§ **TASK**:
Output exactly the lines below, starting with the line that has "income/ total income |" and going on through the line that has "assets)/ / life policy reserve |", both included, and no other lines.

§ **LISTED ENTRIES**:
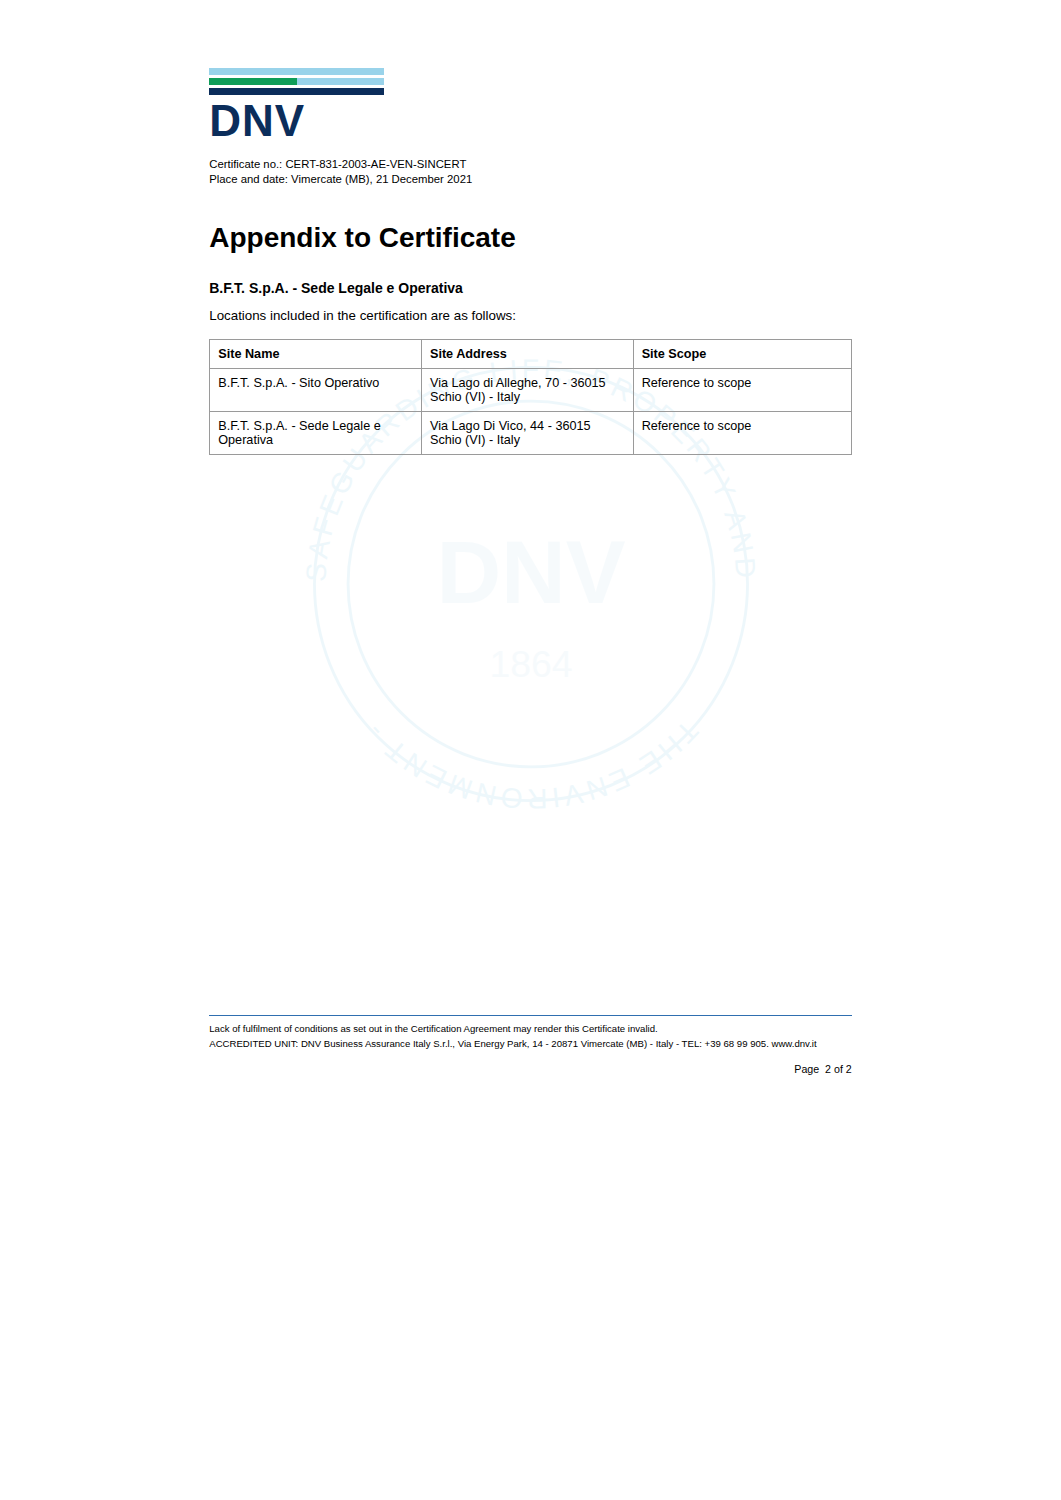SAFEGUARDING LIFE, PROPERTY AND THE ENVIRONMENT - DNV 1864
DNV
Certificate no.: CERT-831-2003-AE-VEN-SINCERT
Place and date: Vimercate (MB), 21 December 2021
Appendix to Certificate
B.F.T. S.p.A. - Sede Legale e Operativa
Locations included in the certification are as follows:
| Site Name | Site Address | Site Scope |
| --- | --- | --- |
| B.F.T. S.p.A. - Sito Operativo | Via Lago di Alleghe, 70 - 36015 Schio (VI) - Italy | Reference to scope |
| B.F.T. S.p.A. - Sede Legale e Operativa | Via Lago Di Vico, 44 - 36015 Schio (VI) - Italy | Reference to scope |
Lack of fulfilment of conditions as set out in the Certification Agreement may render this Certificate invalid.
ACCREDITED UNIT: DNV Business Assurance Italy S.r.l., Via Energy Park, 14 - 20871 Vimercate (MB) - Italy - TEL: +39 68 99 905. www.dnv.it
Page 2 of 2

--

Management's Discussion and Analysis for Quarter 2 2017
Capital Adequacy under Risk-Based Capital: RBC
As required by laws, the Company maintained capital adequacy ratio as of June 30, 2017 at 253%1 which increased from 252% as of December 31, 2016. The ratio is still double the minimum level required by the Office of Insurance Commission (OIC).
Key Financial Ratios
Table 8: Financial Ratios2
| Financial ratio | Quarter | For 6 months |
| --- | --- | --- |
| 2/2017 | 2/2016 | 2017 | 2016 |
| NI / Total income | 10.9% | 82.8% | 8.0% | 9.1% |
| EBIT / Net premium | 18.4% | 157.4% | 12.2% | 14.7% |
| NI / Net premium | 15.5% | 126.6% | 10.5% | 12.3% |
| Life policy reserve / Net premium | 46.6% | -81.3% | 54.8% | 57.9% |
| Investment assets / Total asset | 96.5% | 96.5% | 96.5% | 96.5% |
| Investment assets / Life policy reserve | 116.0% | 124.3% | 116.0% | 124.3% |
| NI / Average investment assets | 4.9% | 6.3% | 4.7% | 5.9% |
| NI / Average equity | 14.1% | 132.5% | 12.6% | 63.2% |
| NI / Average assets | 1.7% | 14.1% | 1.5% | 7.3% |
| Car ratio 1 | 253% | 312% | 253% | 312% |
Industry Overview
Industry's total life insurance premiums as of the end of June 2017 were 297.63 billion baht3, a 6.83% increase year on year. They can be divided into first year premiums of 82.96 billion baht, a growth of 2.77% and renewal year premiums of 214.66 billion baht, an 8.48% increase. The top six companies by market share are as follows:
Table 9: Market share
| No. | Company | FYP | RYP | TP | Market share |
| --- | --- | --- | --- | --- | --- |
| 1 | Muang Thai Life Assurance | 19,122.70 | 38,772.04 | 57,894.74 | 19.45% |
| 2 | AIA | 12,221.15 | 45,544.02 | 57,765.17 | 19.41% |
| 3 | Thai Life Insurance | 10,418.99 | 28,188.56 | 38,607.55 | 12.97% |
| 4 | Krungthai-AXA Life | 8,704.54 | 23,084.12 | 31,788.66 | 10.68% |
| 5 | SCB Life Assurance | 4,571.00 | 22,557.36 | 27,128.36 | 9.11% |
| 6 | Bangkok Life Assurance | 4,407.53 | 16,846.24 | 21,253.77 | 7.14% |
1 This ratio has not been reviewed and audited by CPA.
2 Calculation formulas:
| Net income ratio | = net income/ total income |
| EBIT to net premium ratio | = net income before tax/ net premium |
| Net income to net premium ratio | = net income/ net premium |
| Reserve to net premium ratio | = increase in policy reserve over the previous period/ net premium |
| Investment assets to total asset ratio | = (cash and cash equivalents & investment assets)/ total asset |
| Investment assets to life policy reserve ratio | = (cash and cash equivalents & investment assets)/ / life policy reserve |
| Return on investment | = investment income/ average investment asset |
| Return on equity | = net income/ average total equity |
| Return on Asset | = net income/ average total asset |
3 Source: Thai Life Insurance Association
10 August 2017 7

---

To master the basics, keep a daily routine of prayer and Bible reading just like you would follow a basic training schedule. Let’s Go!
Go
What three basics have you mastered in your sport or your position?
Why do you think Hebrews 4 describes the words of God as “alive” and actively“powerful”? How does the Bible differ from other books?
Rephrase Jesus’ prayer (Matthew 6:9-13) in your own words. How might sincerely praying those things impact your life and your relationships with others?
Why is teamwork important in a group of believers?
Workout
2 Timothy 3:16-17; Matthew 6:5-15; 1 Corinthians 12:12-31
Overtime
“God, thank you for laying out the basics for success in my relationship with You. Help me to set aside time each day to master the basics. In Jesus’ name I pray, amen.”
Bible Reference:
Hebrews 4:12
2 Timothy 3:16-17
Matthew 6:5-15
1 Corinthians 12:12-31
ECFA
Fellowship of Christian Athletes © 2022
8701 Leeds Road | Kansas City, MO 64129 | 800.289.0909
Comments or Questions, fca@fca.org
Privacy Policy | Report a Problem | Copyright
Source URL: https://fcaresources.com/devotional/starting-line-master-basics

§ **EXERCISE OUTPUT**:
| Net income ratio | = net income/ total income |
| EBIT to net premium ratio | = net income before tax/ net premium |
| Net income to net premium ratio | = net income/ net premium |
| Reserve to net premium ratio | = increase in policy reserve over the previous period/ net premium |
| Investment assets to total asset ratio | = (cash and cash equivalents & investment assets)/ total asset |
| Investment assets to life policy reserve ratio | = (cash and cash equivalents & investment assets)/ / life policy reserve |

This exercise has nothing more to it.